De tantas e tantas águas não haverá mais bonecas,
Da perda de antes o mais verdadeiro humanismo, que nenhum adulto, ou pai, ou colecionador conseguira ter, lhe fez sofrer a culpa sobrepor a dor
Eterna criança.
Desvencilha-se dos fiapos de sopros futuros para mimetizar-se como uma boneca e manter dentro dela uma chama juvenil de existência.
E sorri na vida, embora queira chorar.

III

Ela para à beira da praça para a qual o próximo passo lhe tira do lugar de antes
Ele para à beira da praça para o qual o próximo passo abrigará uma angústia anônima
Se o mundo lhe abre ante os pés fugir é o próximo passo
Mas, para onde fogem os que estão perdidos? Para qualquer lugar?
De perda em perda?
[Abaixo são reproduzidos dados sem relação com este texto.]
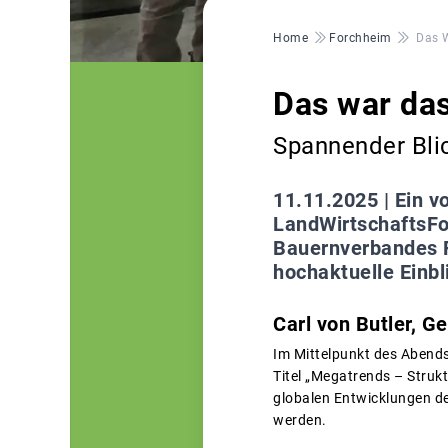
Pfadnavigation
Home
Forchheim
Das 
Das war da
Spannender Bli
11.11.2025 |
Ein v
LandWirtschaftsFo
Bauernverbandes F
hochaktuelle Einbl
Carl von Butler, 
Im Mittelpunkt des Abends
Titel „Megatrends – Struk
globalen Entwicklungen d
werden.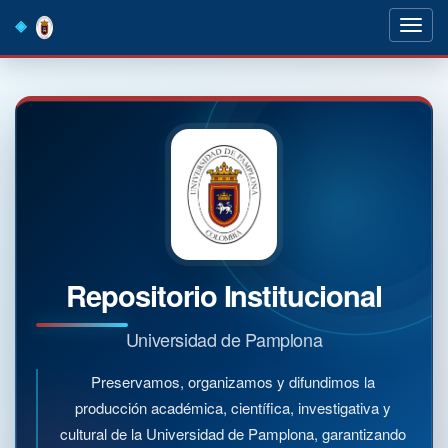
Skip
navigation
Repositorio Institucional
Universidad de Pamplona
Preservamos, organizamos y difundimos la
producción académica, científica, investigativa y
cultural de la Universidad de Pamplona, garantizando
De lugar perdido para outro lugar perdido?
Perdida em um lugar perdido e perdido em uma praça perdida.

Se o chão do tempo se abrisse poderia não perder a boneca
Poderia não perder a filha;
Poderia não perder a vida;
Poderia não perder o choro,
nem o impávido relevo branco do nada.

Se ela tivesse se encontrado em outro sorriso
poderia se fazer mulher;
Poderia lhe fazer mulher;
Poderia esquecer o colecionador.

Se ele não a perdesse, não se perderia no nada do seu dentro.
No badalo mudo do tempo que não passa
Uma filha, uma boneca, tanto faz.
Poderia lhes dar vida

Colecionadores perdem-se na enormidade das peças
Bonecas perdem-se na enormidade de sorrisos
pais perdem-se na enormidade de culpas
Crianças perdem-se na enormidade das lágrimas

Encontrar-se-ão talvez jamais?
Fugirão sempre?
Entrelaçados no infinito deles mesmos
sozinhos ou não estarão perdidos.

Na prateleira lustrada do colecionador o vidro se gastará
no berço vazio do pai uma boneca caberá
No sorriso aberto da criança-mulher um pai faltará
Na lágrima fantasma de todos uma boneca sorrirá.